What needs to be done →
When the line containing "Figure 2. Interaction-Oriented" is found in the data below, copy it and each line after it through the line containing "FIGURE 10 |", exactly and with no others.

Supplied data →
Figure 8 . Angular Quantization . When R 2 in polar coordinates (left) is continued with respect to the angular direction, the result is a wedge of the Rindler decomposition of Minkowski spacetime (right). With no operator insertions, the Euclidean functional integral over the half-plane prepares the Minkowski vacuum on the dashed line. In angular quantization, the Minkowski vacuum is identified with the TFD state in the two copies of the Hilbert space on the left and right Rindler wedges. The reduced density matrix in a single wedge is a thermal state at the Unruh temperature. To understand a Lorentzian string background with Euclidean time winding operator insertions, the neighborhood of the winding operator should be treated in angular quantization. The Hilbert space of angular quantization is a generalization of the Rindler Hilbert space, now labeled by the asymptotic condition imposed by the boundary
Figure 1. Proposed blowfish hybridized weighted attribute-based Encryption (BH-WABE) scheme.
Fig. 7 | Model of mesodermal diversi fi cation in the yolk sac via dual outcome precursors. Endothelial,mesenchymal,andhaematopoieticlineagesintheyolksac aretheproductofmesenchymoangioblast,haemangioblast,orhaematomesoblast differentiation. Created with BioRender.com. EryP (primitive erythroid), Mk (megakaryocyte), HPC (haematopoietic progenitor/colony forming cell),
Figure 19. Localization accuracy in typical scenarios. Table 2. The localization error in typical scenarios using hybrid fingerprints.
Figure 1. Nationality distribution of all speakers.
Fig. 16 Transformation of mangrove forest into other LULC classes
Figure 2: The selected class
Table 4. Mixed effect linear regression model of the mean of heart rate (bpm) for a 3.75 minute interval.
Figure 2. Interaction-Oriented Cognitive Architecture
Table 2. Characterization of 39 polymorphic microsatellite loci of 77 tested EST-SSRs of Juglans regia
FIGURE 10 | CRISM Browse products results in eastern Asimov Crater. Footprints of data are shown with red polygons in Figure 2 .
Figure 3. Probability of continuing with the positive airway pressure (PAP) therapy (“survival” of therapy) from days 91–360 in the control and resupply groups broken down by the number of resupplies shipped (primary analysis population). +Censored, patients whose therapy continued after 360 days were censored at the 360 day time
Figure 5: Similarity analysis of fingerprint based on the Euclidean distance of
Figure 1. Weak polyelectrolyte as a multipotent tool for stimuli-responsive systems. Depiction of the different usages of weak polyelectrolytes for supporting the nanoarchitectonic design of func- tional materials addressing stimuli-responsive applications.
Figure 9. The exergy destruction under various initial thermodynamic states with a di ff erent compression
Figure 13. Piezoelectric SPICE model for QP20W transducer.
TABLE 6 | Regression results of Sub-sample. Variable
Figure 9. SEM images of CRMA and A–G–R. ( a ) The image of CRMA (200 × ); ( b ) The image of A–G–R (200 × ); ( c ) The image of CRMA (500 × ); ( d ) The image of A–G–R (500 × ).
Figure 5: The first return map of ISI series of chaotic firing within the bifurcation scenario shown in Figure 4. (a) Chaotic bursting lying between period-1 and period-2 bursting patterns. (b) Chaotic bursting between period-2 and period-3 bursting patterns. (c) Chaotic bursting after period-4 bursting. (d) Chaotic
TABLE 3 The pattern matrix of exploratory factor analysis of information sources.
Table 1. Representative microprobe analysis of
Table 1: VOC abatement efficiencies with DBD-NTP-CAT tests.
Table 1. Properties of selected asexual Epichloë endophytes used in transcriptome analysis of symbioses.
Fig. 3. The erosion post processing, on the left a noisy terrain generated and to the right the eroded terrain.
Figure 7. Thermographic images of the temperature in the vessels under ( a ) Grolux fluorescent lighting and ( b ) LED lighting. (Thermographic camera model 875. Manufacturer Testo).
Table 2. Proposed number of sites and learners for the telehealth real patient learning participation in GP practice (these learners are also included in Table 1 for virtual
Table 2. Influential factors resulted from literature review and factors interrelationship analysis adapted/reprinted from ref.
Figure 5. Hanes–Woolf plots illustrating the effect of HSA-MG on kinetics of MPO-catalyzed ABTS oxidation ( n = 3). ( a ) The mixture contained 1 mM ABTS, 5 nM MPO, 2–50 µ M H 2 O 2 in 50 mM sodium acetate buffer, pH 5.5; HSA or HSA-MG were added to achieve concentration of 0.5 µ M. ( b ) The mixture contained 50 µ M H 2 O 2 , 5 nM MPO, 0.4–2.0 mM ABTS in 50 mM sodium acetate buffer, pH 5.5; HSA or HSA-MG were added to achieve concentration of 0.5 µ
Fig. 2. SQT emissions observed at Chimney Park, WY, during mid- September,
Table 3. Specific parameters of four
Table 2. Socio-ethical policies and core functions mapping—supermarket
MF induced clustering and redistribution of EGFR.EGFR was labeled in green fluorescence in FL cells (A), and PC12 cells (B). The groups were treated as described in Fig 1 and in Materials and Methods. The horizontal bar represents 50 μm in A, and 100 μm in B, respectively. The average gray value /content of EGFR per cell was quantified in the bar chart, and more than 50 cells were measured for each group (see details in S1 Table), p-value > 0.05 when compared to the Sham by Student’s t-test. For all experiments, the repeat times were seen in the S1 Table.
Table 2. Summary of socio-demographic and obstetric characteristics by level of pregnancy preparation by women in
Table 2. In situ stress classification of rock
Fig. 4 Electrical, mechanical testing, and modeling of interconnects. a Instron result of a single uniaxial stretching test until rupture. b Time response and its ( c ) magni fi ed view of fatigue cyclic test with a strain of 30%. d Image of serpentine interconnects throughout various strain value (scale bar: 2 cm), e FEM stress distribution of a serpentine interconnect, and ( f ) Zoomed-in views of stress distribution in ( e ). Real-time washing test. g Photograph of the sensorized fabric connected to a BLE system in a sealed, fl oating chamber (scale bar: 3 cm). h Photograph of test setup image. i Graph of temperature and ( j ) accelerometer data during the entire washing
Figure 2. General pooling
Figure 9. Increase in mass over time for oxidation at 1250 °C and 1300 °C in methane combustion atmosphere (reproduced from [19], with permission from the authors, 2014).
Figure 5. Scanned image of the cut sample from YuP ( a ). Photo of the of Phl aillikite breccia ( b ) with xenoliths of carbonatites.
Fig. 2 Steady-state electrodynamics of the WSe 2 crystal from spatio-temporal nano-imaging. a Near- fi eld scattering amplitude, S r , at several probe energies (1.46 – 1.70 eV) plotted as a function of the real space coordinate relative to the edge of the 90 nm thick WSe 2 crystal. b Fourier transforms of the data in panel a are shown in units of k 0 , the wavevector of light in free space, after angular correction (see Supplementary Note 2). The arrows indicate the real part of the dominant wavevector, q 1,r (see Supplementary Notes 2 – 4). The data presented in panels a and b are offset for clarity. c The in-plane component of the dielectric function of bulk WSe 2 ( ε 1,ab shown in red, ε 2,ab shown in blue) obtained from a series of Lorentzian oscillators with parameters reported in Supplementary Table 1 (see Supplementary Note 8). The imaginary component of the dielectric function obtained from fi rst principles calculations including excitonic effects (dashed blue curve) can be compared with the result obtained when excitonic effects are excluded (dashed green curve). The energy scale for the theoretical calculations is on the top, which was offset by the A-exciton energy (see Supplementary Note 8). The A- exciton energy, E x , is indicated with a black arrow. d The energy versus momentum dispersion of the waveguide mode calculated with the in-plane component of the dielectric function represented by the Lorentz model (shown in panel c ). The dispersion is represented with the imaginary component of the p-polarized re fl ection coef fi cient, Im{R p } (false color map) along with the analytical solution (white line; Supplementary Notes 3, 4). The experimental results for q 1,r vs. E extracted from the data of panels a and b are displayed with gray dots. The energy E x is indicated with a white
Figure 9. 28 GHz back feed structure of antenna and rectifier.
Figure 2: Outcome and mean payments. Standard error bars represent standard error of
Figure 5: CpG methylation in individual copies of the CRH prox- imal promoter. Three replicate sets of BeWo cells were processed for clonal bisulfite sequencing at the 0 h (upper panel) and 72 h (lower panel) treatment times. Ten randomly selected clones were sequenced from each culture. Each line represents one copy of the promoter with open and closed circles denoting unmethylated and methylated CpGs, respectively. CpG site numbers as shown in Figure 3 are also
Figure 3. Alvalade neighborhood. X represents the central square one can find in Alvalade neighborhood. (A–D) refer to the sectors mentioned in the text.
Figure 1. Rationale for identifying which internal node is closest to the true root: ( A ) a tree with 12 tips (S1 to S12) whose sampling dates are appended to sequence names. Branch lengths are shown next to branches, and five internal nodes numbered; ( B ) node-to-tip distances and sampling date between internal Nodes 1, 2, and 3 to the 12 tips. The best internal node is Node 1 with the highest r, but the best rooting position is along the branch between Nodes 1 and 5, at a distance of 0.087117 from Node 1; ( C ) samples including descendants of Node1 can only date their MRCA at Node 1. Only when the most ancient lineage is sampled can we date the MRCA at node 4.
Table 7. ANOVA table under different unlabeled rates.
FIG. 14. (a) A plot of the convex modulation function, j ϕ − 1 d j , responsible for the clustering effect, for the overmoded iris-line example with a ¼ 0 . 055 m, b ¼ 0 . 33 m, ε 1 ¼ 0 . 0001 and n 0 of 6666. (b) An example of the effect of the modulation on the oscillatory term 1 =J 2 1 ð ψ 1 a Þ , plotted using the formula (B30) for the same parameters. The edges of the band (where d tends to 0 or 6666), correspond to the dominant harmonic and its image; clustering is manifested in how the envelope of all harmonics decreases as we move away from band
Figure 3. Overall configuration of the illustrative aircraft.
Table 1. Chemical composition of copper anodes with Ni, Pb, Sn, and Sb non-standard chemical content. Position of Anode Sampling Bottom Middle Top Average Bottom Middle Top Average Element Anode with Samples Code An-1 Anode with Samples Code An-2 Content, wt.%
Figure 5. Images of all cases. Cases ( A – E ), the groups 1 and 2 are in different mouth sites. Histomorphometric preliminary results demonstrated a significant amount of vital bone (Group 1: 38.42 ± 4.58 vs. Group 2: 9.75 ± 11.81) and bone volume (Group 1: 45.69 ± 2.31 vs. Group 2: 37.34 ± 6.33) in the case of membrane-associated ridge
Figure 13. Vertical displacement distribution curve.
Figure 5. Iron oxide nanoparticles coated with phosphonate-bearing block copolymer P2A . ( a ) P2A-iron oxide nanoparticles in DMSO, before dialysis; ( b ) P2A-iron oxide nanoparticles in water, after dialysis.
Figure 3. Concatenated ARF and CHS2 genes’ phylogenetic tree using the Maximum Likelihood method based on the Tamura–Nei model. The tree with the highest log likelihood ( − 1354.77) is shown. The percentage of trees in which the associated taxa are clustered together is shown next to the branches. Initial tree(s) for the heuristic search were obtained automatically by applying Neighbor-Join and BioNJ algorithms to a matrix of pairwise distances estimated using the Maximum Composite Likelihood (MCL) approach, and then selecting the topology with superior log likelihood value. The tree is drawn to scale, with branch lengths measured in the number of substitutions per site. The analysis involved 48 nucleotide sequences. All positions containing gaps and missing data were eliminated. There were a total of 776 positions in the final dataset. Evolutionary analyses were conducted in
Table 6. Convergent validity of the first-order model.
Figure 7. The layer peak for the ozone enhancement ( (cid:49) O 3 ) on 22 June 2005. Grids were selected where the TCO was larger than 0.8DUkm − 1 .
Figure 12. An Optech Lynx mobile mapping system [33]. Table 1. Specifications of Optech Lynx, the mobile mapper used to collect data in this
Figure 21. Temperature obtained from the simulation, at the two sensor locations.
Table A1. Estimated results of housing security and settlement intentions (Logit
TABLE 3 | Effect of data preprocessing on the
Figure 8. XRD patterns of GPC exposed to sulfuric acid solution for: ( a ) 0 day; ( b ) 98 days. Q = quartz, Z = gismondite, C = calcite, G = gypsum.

Solved exercise →
Figure 2. Interaction-Oriented Cognitive Architecture
Table 2. Characterization of 39 polymorphic microsatellite loci of 77 tested EST-SSRs of Juglans regia
FIGURE 10 | CRISM Browse products results in eastern Asimov Crater. Footprints of data are shown with red polygons in Figure 2 .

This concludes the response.